Family members of those killed in the 1993 World Trade Center attack placed flowers over the victims' names.

Six people as well as an unborn child perished when a bomb in a rented van went off underground beneath the North Tower. Those names read aloud during Sunday's ceremony.

Michael Macko was just 29-years-old when he lost his father.

"It's always bittersweet," Macko said. "It's important to remember but it's also sad remembering."

"I felt this heave in the tower itself, the tower actually lifted," said first responder Charlie Maikish.

Maikish was an executive at the Port Authority in 1993. His team not only responded to the attack but also oversaw some of the protections that would come afterward.

"The improvements we put in place quite frankly after that the communication systems and the lighting in tower of stairs, etcetera saved a lot of lives on 9/11," Maikish said.

What also followed were the arrests and convictions of those involved. 

Including convicted mastermind Omar Abdel-Rahman.
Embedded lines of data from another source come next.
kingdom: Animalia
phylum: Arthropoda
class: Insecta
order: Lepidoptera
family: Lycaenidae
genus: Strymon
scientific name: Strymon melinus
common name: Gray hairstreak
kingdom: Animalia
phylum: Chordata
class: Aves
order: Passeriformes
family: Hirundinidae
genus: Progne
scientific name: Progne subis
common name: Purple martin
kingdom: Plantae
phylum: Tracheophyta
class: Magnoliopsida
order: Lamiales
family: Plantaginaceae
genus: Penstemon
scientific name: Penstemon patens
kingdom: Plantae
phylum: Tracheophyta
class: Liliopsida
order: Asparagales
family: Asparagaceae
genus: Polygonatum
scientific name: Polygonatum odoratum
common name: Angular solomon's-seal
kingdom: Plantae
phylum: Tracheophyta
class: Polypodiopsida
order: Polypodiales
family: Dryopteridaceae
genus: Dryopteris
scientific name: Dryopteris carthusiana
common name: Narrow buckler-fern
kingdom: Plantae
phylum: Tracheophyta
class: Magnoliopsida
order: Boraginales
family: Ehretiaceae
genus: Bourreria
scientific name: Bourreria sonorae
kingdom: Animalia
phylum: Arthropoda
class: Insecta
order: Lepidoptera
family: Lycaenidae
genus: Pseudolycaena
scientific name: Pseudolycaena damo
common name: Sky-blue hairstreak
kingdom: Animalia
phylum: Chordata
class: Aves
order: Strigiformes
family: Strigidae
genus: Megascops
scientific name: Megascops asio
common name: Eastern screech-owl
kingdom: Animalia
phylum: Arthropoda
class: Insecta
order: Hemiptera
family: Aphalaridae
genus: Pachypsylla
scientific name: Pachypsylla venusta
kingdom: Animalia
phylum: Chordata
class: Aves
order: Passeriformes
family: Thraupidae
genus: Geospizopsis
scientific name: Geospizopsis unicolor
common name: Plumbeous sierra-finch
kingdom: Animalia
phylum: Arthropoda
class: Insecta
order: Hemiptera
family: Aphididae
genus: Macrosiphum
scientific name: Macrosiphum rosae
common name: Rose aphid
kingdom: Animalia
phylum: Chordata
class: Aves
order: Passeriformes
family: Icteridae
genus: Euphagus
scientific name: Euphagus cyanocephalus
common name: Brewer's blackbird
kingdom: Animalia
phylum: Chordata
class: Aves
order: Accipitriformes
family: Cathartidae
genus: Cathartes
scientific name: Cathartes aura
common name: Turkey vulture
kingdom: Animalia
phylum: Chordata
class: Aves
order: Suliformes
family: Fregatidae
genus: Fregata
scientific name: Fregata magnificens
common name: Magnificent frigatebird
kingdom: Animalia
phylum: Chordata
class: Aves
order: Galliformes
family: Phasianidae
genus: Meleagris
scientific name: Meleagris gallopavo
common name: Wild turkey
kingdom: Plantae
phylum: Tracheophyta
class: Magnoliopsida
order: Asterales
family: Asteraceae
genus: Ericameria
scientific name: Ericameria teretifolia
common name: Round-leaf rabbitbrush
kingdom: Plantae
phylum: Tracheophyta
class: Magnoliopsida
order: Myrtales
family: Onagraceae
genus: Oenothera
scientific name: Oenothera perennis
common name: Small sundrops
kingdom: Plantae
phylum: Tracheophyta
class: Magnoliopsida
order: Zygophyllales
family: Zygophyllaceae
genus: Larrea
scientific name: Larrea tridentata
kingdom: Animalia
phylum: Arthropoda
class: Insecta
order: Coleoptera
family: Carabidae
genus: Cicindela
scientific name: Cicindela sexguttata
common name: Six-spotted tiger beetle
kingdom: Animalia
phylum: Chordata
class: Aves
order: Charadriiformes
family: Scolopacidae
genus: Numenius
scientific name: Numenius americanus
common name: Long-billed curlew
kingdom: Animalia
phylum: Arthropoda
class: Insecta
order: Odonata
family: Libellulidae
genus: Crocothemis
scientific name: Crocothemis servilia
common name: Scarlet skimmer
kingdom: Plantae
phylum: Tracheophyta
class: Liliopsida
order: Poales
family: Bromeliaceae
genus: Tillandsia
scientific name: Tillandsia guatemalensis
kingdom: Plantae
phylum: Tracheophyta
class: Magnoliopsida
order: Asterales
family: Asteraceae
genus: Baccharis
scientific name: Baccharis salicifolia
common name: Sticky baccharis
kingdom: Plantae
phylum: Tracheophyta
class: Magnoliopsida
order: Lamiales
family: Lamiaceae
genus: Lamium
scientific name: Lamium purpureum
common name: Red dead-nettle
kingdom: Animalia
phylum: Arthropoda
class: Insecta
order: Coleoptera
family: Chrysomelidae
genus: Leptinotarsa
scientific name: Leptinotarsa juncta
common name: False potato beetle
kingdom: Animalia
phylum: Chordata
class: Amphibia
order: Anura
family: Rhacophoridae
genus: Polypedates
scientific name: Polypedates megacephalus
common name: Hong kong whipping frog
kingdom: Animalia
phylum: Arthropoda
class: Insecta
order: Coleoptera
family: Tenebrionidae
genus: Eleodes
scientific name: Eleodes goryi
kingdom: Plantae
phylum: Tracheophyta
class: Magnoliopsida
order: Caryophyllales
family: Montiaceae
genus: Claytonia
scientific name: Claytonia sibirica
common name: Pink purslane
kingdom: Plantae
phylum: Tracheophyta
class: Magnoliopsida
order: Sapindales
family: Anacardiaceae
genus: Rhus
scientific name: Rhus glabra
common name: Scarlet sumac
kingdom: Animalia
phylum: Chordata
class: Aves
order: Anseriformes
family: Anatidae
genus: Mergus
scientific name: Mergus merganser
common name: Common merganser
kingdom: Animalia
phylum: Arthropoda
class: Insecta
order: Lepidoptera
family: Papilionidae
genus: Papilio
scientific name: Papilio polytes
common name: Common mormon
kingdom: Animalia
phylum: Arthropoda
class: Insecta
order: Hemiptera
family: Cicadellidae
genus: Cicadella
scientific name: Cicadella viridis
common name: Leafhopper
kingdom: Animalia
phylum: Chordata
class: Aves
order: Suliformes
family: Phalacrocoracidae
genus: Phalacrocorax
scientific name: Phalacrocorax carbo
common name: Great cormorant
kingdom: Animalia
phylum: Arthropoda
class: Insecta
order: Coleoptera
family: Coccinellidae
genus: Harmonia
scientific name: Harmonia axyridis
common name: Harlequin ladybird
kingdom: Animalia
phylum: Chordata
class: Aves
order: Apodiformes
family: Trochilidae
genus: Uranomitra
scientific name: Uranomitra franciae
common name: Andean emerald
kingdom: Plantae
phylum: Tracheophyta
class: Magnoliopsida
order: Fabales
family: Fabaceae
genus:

The 78-year-old Egyptian cleric, also known as the "Blind Sheikh" died last week while serving life in prison. 

A death that the president and CEO of the National September 11th Memorial and Museum says does little to end the families' pain.

"I don't know that its closure exactly but that chapter this man the Blind Sheikh and the sermons he gave that were so full of the call to violence that's now a part of history," said Alice Greenwald, President and CEO of the 9/11 Memorial and Museum.